Table 2: South American Key Country Risk Indicators
Corruption Indicator (Position out of 184 Countries)
Even the high level indicators listed below do not bode well for the degree of country risk for investing in Argentina. Its credit rating of B is one of the lowest in South America and is only higher than Ecuador, one of the most impoverished countries in South America. This credit rating is lower than Venezuela's which is B+. Yet Venezuela is engulfed in a wave of nationalist fervor and nationalizations with the chaotic rule of Chavez, which has seen the breakdown of the rule law and the internal security situation becoming increasingly unstable with rising crime and corruption.

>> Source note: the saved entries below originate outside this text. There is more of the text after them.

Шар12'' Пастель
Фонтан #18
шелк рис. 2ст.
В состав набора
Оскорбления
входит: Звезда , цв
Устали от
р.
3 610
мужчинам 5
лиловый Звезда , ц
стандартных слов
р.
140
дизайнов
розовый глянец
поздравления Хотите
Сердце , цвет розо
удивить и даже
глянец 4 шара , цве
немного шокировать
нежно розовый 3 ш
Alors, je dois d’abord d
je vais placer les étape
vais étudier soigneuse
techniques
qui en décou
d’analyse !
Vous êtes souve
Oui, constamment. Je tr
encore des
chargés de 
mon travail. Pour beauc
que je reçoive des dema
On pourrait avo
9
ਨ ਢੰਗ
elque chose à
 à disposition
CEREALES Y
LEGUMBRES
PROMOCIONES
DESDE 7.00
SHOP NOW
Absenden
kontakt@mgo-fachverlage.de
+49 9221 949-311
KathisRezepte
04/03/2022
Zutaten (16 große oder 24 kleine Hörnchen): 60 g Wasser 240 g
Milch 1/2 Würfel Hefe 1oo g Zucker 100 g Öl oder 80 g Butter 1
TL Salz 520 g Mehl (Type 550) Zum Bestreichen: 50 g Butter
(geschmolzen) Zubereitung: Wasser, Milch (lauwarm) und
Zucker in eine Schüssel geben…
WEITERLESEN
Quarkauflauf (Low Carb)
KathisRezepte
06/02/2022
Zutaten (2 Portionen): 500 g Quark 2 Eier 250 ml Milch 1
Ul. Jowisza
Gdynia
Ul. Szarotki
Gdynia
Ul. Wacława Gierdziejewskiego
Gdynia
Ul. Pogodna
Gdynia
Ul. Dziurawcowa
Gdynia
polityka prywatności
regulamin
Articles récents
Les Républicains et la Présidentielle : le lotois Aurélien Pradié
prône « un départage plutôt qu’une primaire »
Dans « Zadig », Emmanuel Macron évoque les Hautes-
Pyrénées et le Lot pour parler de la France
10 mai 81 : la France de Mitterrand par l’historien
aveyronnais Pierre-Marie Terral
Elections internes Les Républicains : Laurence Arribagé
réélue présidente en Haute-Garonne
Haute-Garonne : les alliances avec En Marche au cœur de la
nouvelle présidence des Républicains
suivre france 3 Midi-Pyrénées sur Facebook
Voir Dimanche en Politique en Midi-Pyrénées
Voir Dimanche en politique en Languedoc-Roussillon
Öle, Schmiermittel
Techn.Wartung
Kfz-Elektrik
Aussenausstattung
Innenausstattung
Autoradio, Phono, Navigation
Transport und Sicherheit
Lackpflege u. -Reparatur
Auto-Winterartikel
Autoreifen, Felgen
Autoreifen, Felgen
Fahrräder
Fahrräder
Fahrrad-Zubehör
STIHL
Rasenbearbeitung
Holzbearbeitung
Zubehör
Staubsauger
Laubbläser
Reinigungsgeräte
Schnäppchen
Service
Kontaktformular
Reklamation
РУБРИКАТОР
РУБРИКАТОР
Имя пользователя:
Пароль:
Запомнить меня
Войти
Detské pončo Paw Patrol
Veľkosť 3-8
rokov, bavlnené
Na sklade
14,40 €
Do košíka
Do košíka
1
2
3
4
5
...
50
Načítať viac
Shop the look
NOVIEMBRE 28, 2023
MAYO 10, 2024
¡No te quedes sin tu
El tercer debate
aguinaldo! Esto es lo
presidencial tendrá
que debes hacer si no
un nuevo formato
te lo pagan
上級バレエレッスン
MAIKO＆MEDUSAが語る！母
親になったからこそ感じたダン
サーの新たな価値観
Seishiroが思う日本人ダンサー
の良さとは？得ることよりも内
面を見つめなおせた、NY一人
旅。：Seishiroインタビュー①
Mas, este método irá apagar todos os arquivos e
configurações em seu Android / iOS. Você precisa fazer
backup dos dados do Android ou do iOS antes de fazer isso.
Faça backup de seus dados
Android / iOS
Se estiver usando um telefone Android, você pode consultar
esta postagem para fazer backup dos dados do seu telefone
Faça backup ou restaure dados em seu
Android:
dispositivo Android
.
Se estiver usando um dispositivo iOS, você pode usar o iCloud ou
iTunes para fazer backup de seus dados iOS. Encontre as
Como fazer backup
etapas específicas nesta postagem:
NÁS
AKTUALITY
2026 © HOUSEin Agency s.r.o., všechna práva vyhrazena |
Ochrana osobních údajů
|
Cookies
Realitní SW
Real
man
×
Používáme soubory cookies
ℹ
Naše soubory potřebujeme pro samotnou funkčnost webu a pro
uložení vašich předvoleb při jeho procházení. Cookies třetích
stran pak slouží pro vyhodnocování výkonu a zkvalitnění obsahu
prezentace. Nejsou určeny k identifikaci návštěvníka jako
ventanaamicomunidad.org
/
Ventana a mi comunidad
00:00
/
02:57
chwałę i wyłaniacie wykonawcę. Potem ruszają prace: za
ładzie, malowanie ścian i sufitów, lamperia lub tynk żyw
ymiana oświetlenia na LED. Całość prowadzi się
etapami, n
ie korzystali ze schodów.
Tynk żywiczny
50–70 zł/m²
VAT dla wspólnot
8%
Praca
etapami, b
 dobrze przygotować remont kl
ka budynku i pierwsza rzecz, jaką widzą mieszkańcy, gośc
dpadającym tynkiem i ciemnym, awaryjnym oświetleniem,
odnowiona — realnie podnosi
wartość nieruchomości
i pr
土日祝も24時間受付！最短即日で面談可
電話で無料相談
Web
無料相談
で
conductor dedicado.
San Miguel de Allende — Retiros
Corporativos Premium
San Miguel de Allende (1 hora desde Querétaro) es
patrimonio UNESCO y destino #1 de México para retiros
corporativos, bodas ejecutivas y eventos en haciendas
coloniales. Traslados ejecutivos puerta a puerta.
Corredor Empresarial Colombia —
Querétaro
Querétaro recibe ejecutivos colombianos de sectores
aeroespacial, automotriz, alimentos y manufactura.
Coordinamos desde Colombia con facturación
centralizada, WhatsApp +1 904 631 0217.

When we consider Argentina's corruption indicator as measured by Transparency International, for 2011 Argentina was rated as the 100th most corrupt country in the world from the 184 assessed. This is the fifth highest rating in South America and only behind unstable and systemically corrupt countries such as Bolivia, Ecuador, Paraguay and Venezuela.
OECD Country Risk Rating
In January 2012 the OECD assigned Argentina a country risk rating of 7, where 0 is the least risky and 7 the most risky. From this assessment Argentina is rated as the most risky South American country along with Ecuador and Venezuela. Overall this does not bode well for investor confidence when investing in an Argentine company and in fact raises many questions for investors around safety of capital invested, consistent payment of dividends and the transparency of company financials and reports.
It is clear that investing in Argentina carries a significant degree of country risk which effectively increases the likelihood of diminished returns and even significant capital losses for investors. For the short to medium-term I do not believe that the level of risk will decrease and in fact it may get worse because of the systematic degree of government intervention in the economy coupled with a protectionist agenda.
It is also likely that there will be significant changes in the oil and gas industry with the nationalization agenda now firmly established by the government. At this time the best option for investors would be to wait for the government's economic agenda to become clearer. It is also highly likely that Argentine stocks will drop in value as the degree of uncertainty rises creating buying opportunities for investors further down the track as the outcome becomes clearer. It is also worth considering alternate investment opportunities in Latin American countries that have less country risk such as Brazil, Chile and even Colombia.